# NVIDIA control panel: adjust desktop size and position



## neofan3 (Jan 8, 2007)

Nvidia 560 Ti. Asus LCD 22 inch monitor. win 7 64 bit. 2 questions:

1. select a scaling mode: aspect ratio, full screen, no scaling. I don't see any difference in practice ?

2. Perform scaling on: display, GPU. I don't know what the difference between these two ?

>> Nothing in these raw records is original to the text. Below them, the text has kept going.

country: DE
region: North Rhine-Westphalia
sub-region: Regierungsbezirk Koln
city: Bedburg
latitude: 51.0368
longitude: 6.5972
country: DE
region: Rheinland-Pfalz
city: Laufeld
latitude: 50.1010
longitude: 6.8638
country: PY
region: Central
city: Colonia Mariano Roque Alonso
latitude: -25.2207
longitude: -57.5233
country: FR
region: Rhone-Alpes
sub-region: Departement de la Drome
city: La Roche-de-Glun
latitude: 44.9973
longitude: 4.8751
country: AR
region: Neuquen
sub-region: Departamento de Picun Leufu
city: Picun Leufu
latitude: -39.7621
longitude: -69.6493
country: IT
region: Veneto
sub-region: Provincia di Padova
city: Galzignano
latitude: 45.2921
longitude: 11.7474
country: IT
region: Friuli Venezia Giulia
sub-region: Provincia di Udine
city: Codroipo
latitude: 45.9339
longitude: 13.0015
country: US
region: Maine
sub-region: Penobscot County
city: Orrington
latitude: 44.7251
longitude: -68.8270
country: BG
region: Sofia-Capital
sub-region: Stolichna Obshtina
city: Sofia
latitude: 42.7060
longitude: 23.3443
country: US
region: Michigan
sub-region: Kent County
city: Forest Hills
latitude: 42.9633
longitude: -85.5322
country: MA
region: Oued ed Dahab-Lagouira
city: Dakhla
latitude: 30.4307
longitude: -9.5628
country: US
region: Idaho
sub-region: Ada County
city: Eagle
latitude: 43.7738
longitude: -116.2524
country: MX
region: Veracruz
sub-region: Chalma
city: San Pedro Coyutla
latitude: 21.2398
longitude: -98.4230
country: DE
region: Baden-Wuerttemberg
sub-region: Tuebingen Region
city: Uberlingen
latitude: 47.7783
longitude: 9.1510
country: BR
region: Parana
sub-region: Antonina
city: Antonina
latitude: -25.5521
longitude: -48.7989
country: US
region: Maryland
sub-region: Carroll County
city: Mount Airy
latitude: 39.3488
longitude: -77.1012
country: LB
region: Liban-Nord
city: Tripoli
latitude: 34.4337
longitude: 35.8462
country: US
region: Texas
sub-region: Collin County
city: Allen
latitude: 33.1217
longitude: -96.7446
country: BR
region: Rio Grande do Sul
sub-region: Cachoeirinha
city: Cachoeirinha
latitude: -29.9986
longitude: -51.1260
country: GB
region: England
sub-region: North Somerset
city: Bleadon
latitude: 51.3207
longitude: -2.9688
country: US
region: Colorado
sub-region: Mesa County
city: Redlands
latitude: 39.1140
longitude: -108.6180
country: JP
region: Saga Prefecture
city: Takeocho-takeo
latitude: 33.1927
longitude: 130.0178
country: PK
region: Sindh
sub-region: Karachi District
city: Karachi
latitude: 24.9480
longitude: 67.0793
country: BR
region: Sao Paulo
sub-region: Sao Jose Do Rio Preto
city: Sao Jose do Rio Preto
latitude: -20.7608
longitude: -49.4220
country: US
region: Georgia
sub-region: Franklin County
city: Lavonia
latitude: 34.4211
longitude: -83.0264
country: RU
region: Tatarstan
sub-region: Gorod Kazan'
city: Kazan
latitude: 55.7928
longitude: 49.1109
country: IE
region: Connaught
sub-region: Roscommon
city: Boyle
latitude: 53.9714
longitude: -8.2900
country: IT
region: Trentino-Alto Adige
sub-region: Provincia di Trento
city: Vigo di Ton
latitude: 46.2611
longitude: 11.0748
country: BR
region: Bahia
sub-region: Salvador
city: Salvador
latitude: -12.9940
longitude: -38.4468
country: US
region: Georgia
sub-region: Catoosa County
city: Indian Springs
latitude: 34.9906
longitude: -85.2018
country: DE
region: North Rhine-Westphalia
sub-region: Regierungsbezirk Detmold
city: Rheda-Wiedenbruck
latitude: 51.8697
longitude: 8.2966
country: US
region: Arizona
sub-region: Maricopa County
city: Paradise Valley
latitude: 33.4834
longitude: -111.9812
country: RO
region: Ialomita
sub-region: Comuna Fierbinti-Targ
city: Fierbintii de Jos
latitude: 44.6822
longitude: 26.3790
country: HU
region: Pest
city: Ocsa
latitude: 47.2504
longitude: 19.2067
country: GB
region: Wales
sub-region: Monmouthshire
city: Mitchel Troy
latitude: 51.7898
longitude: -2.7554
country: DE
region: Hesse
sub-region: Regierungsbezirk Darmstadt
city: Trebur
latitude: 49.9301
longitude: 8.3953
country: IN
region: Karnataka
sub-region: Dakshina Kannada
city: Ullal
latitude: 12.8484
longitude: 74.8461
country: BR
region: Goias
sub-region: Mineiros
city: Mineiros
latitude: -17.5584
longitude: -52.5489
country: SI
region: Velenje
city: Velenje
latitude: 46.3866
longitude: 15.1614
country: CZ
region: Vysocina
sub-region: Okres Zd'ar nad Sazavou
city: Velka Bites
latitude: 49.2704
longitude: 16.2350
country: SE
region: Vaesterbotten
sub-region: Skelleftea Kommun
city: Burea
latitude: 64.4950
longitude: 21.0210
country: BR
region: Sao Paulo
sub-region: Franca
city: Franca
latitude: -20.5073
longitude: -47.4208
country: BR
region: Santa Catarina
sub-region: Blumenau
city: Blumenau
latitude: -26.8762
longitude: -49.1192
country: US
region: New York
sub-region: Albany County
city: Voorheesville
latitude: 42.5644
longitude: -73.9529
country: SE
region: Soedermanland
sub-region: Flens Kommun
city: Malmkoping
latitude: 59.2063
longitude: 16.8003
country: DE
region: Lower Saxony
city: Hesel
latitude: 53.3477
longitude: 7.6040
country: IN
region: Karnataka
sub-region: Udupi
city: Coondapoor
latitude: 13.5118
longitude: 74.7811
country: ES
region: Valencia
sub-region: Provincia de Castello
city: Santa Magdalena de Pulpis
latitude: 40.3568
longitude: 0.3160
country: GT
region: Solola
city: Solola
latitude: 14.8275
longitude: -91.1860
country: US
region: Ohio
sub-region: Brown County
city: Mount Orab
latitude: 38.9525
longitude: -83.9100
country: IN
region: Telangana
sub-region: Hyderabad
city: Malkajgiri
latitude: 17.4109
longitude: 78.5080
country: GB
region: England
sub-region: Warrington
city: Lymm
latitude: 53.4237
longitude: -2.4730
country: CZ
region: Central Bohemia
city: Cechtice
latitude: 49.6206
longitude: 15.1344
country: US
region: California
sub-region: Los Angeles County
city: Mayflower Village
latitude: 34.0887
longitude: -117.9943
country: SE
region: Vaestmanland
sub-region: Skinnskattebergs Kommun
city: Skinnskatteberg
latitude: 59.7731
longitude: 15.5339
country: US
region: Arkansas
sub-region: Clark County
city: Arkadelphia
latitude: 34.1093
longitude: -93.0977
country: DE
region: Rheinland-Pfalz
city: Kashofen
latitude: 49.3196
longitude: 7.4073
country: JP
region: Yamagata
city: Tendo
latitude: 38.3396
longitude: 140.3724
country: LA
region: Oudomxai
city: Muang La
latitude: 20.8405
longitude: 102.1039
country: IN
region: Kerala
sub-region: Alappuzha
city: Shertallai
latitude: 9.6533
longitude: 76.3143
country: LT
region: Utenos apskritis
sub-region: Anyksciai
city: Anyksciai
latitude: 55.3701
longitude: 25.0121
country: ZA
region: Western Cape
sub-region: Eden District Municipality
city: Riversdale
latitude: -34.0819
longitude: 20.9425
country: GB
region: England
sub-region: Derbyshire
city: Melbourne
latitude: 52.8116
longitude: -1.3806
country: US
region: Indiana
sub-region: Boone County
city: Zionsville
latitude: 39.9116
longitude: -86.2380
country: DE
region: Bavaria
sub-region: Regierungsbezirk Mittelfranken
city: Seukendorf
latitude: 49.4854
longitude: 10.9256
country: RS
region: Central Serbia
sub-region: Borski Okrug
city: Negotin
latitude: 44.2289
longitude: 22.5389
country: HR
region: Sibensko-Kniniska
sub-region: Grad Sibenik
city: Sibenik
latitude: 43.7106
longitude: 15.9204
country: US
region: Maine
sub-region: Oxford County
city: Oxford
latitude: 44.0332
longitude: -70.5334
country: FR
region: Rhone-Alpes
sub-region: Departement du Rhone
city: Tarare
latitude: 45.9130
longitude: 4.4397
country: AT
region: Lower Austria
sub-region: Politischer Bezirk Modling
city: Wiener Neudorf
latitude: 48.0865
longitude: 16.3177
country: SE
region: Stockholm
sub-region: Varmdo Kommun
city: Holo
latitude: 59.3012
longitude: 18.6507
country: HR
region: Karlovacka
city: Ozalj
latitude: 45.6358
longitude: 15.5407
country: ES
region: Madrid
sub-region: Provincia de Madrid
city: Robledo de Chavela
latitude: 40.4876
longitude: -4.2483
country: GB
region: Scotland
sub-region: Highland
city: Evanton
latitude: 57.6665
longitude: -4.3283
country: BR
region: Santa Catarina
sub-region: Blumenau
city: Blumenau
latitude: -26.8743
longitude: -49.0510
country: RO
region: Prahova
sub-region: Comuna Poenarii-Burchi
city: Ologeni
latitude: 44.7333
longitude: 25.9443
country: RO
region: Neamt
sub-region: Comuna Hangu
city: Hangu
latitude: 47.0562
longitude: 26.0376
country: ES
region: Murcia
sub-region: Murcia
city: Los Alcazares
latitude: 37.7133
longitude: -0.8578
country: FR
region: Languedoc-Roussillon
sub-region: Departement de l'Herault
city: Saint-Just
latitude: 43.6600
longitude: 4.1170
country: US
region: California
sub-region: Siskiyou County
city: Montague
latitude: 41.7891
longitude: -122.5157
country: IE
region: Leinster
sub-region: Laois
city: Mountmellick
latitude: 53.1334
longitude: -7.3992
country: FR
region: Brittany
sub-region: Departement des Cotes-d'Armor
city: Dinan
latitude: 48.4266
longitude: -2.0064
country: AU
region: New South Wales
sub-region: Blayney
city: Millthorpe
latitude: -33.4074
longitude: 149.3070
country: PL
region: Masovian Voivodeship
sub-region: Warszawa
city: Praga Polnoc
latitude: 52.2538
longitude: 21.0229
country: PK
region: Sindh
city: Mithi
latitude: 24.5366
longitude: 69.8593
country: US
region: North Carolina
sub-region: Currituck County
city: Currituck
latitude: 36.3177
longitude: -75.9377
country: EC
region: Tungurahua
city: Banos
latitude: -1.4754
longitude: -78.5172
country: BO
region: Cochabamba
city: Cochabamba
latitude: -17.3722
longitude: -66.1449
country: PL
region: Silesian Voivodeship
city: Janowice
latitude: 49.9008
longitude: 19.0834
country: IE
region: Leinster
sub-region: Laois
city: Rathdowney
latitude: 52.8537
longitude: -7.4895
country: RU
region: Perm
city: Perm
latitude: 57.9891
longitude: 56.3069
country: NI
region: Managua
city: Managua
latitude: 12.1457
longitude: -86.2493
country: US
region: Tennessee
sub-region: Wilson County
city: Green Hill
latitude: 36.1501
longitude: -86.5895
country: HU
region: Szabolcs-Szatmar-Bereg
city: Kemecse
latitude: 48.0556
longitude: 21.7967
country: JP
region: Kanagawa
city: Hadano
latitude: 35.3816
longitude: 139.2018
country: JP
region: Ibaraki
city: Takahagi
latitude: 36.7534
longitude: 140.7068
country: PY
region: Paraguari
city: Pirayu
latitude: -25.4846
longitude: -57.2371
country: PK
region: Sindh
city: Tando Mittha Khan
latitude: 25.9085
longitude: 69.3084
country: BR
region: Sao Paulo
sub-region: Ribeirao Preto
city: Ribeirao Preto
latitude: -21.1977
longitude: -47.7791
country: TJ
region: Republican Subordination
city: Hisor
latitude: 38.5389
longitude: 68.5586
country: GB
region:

I tried to figure out but don't see any difference between them.


----------



## leroys1000 (Aug 16, 2007)

If your monitor is running full screen at it's native
resolution and the image fills the screen,you
probably won't see any difference as those settings
are used to compensate for an image on the display
that is too big or does not fill the screen.
The other decides whether to use the monitors
hardware or the video cards hardware to do the scaling.
Say you hooked up an HDTV and there were black bars around the picture.
You could try to scale it to fit.


----------



## neofan3 (Jan 8, 2007)

No, I set my monitor at 4:3.

Still the question #2, what is the difference of scaling on display and that on GPU ?


----------



## leroys1000 (Aug 16, 2007)

Scaling on the dislay uses the hardware in the monitor
to do the actual scaling.
Scaling on the GPU uses the video card hardware to
do the scaling.
Why do you have your monitor set at 4:3,isn't
that a 16:9 monitor?


----------



## artvaro (Nov 17, 2012)

Thank


----------